Showrunner Tony Gilroy wyjaśnił wiele z nich w nowym wywiadzie dla magazynu SFX (dzięki, GamesRadar+), w którym zauważył, że to bardziej uproszczone podejście - gdzie co trzy odcinki obejmują rok z życia CassianaAndor - "zrodziło się z desperacji".
"Byliśmy w połowie kręcenia pierwszego sezonu, przechodziliśmy przez Covid, a monumentalny rozmiar serialu, wysiłek i wszystko inne dopiero do nas docierało. Zdaliśmy sobie sprawę, że nie mam wystarczająco dużo kalorii, aby to zrobić, a twarz Diego nie mogła znieść czasu, ponieważ po prostu trwa to zbyt długo. Zostaliśmy uratowani przez Disneya, który powiedział: "Okej, jeśli możecie wymyślić sposób, aby to zrobić, jesteśmy w to". "

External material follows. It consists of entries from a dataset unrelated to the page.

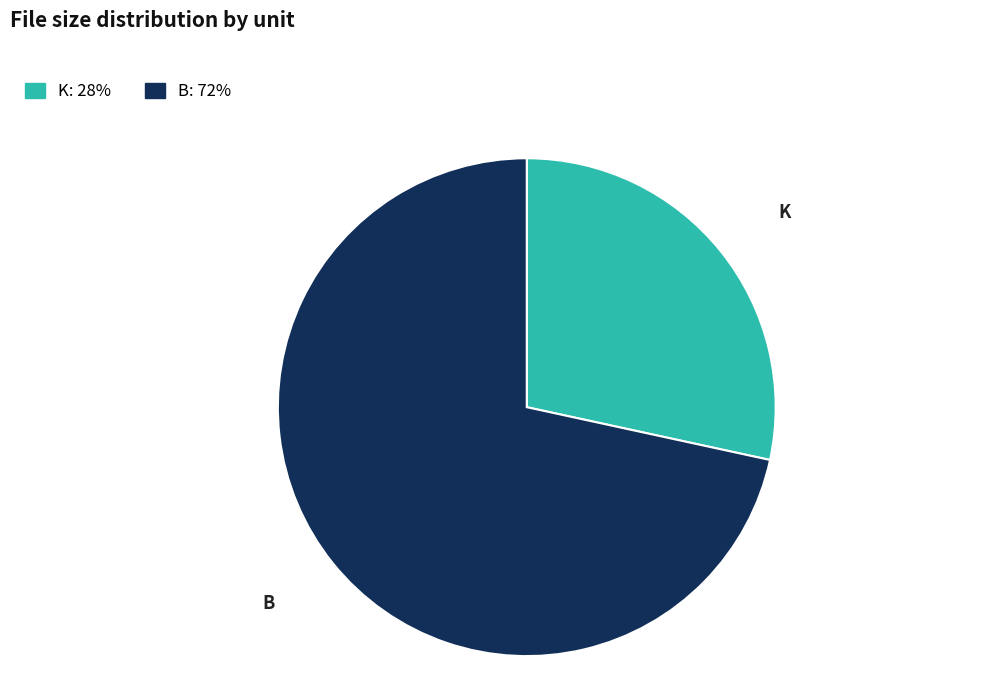

How many slices are in this pie chart?

2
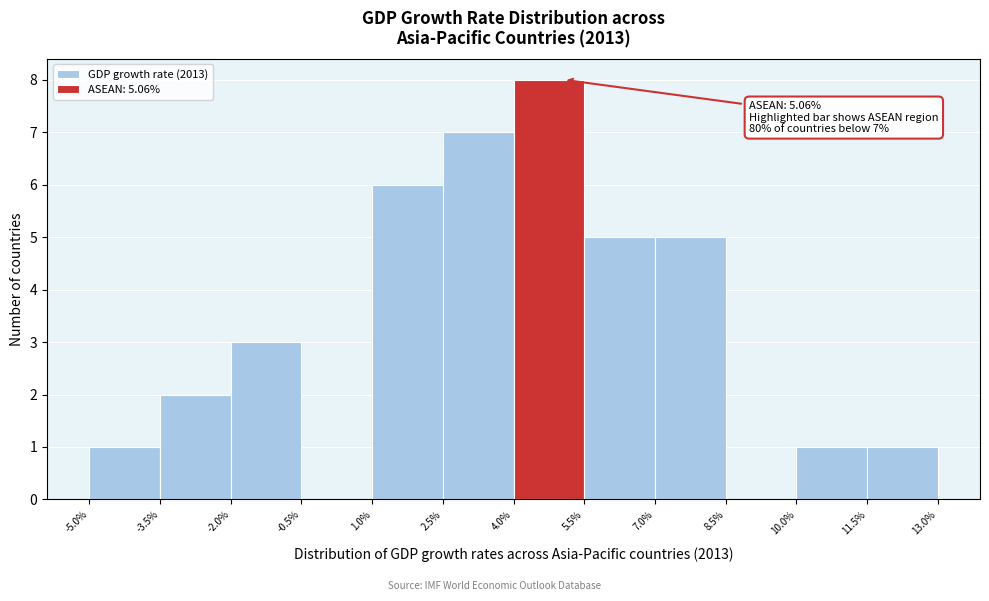

Over which range of the x-axis is the bar tallest?

4.0% to 5.5%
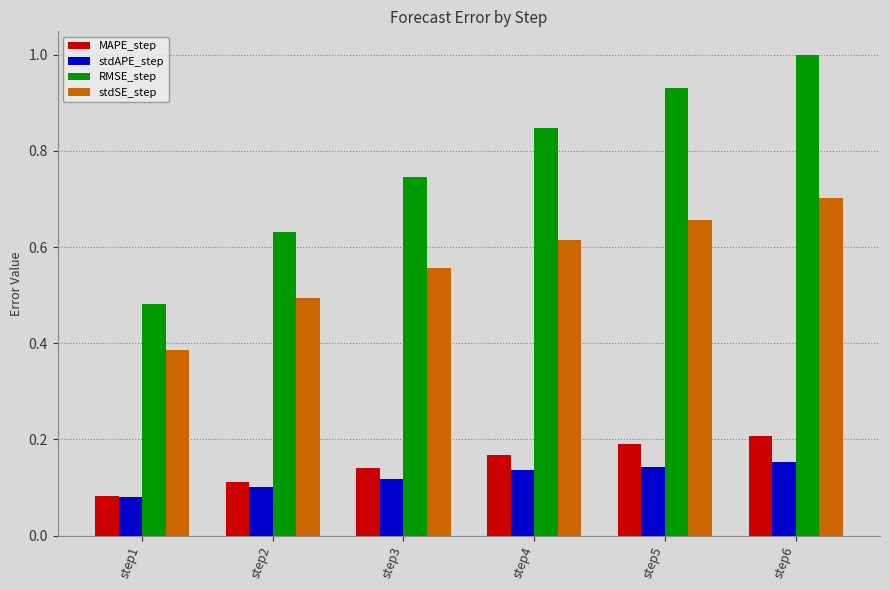

How many stdAPE_step values are between 0 and 1?

6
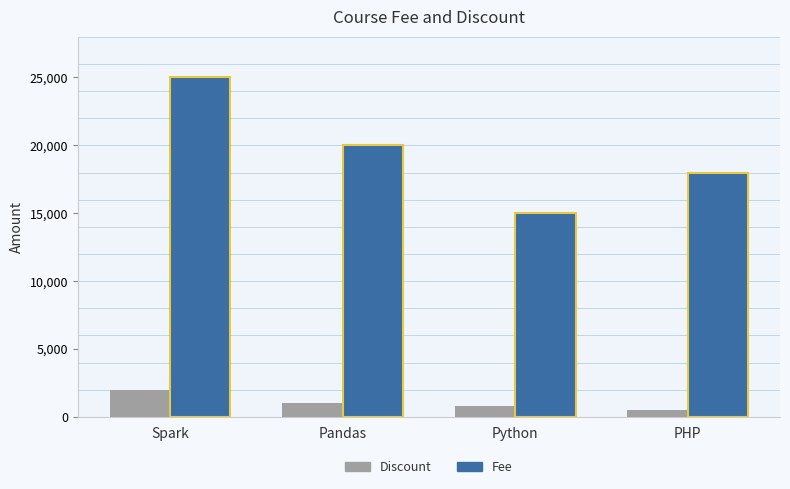

What is the sum of all Fee values?

78000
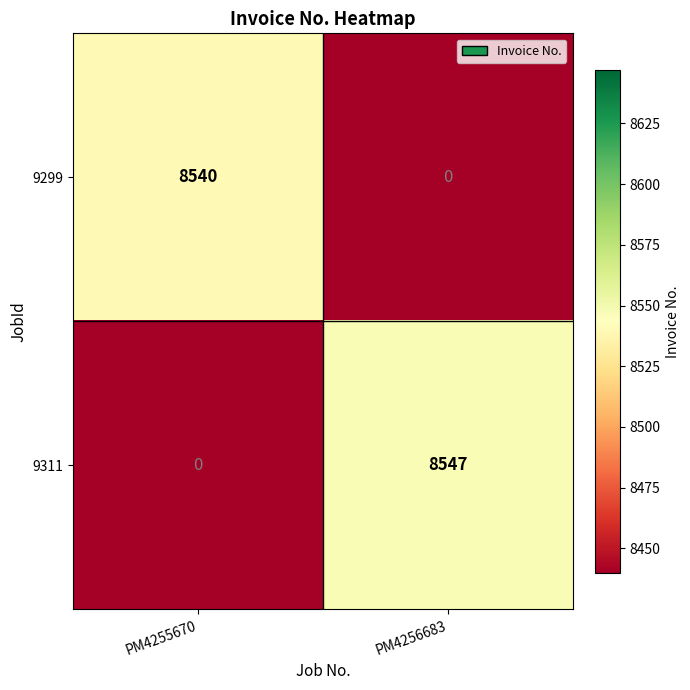

How many positive values does the 9311 series have?

1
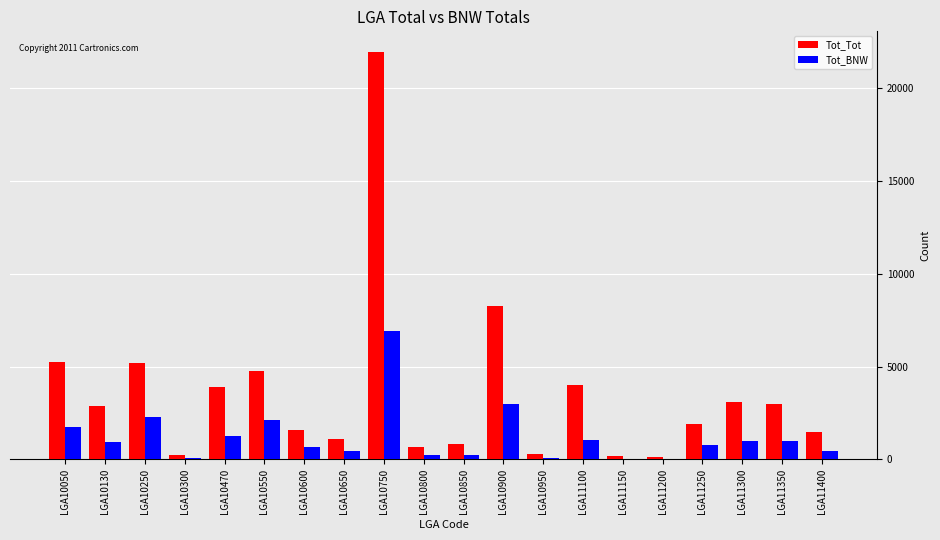

What is the total value across all series at LGA10850?

1032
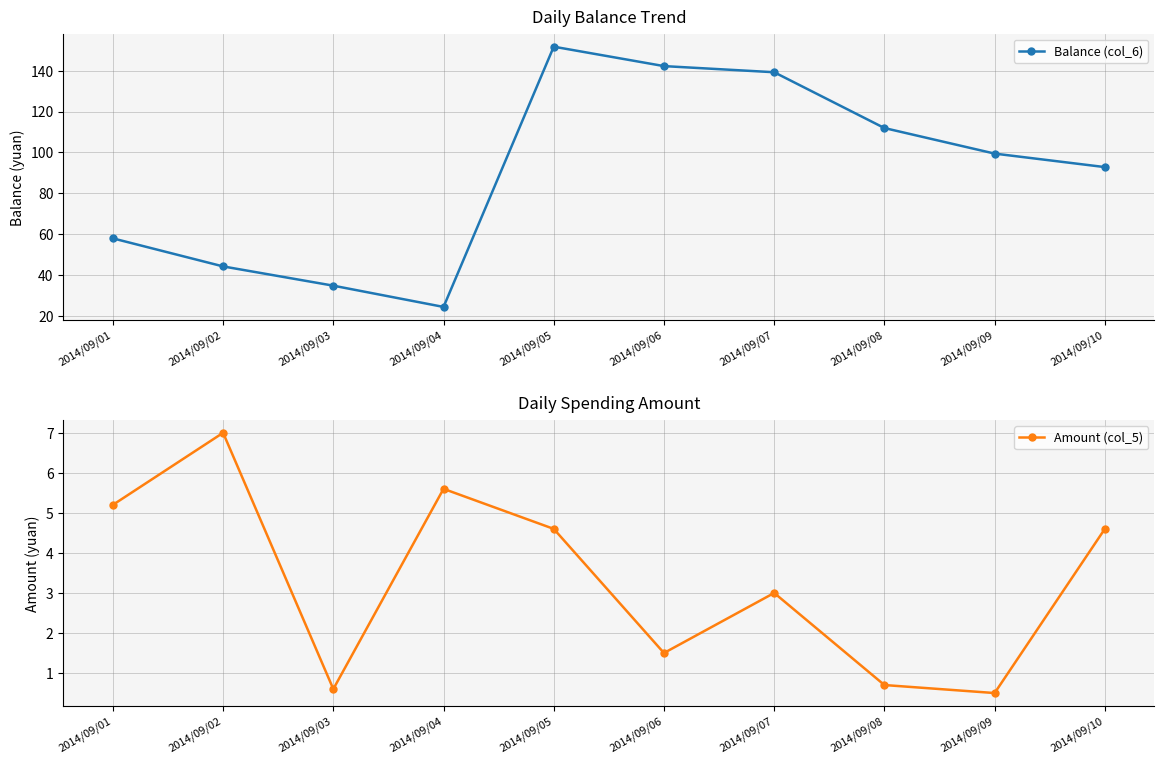

At which category is the sum across all series the highest?

2014/09/05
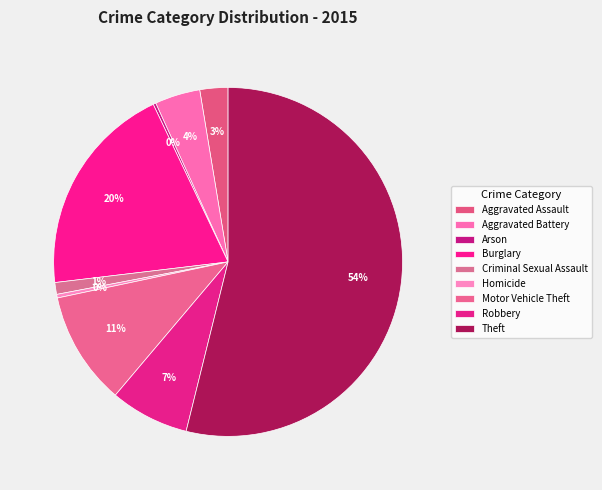

Which category has the biggest portion of the pie?

Theft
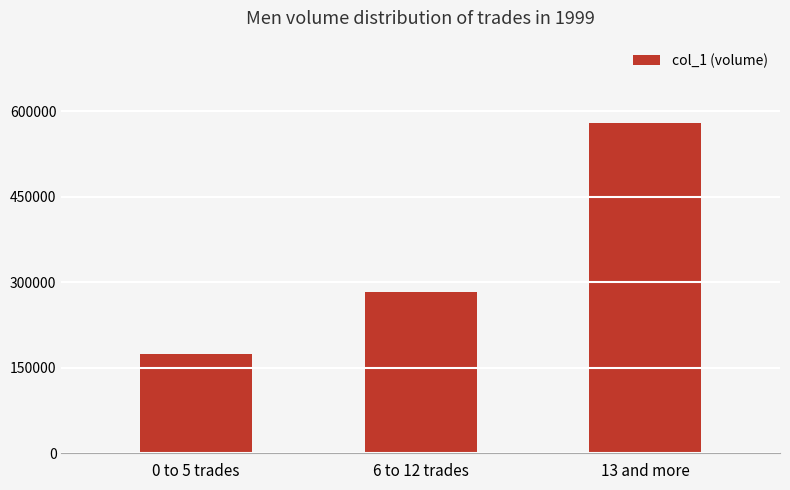

What is the change in value from 6 to 12 trades to 13 and more?

+296000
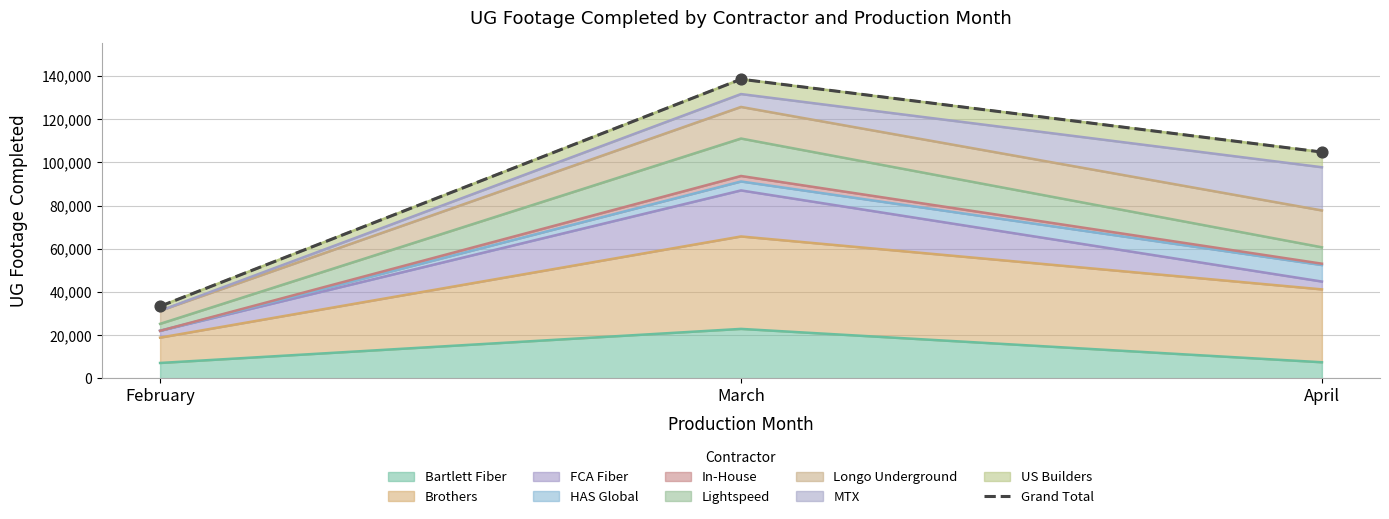

Between April and March, which is larger?

March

Kontynuuje: "To fascynujący eksperyment i nie wiem, czy ktokolwiek kiedykolwiek go przeprowadził. Przeskoczymy o rok pomiędzy każdym blokiem i wykorzystamy tę negatywną przestrzeń w naprawdę interesujący sposób, wracając na trzy dni za każdym razem, więc będzie to jak czwartek, piątek, sobota lub poniedziałek, wtorek, środa. Wyzwanie polega na tym, jak wrócić [aby rozpocząć każdy rozdział]? Chcieliśmy, aby był tak elegancki i bezszwowy, jak to tylko możliwe, i po prostu ruszył z miejsca. Przeprowadziliśmy wiele eksperymentów, aby upewnić się, że to zadziała".
Andor powróci na Disney+ od 23 kwietnia (w Wielkiej Brytanii i Europie) i będzie oferować każdy z trzech odcinków co tydzień, aż do wielkiego finału w połowie maja. Najnowszy zwiastun serialu możecie obejrzeć tutaj.